# ACTIVITY:
How many lines in the material below include the string "same"? Only the number should be given.

======== RECORDS FOR THE TASK

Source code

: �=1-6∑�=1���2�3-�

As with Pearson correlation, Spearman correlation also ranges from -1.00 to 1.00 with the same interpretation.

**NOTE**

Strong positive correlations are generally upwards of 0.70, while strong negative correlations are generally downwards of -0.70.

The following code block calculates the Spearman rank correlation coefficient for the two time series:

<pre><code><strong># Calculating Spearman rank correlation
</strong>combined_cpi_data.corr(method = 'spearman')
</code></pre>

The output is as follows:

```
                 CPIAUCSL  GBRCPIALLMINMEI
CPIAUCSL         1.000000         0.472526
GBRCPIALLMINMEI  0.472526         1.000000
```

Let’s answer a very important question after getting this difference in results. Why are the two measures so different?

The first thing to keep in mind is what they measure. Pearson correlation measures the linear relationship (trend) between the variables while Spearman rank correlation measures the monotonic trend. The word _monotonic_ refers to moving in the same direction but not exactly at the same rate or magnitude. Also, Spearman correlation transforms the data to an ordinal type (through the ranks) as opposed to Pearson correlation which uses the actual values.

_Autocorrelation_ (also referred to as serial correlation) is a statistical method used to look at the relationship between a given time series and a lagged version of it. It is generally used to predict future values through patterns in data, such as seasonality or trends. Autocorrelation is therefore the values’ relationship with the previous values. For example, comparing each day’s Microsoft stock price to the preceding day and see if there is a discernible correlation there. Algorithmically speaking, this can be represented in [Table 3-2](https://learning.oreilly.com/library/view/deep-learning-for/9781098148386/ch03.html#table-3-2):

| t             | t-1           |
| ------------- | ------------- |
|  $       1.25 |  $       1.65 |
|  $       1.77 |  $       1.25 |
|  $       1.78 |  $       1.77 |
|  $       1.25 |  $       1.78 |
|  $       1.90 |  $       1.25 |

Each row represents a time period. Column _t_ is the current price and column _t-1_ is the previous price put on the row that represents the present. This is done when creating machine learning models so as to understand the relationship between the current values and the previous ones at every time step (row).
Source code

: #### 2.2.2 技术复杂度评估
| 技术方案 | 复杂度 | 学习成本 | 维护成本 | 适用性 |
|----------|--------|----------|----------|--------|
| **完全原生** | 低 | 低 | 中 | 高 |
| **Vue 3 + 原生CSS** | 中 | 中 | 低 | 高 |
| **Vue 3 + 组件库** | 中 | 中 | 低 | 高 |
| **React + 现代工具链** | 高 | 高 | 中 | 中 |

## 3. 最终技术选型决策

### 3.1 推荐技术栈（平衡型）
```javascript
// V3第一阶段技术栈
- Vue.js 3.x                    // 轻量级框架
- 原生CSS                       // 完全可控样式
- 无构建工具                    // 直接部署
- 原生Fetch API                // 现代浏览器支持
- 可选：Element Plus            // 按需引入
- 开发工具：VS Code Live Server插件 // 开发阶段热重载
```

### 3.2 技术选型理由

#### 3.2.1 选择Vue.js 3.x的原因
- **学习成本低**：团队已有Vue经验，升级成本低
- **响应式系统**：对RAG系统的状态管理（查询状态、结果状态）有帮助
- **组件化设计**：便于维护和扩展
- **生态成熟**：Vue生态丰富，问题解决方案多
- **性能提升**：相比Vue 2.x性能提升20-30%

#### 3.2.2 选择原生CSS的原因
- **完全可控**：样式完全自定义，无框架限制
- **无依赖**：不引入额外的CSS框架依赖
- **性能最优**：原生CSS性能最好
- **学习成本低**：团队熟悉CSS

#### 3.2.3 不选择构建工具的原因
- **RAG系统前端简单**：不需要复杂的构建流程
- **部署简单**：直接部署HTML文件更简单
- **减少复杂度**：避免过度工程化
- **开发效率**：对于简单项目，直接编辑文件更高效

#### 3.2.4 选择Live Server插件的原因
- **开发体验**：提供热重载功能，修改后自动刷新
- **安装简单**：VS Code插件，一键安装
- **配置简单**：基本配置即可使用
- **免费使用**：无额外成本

================

# ANSWER FOR THE TASK:
2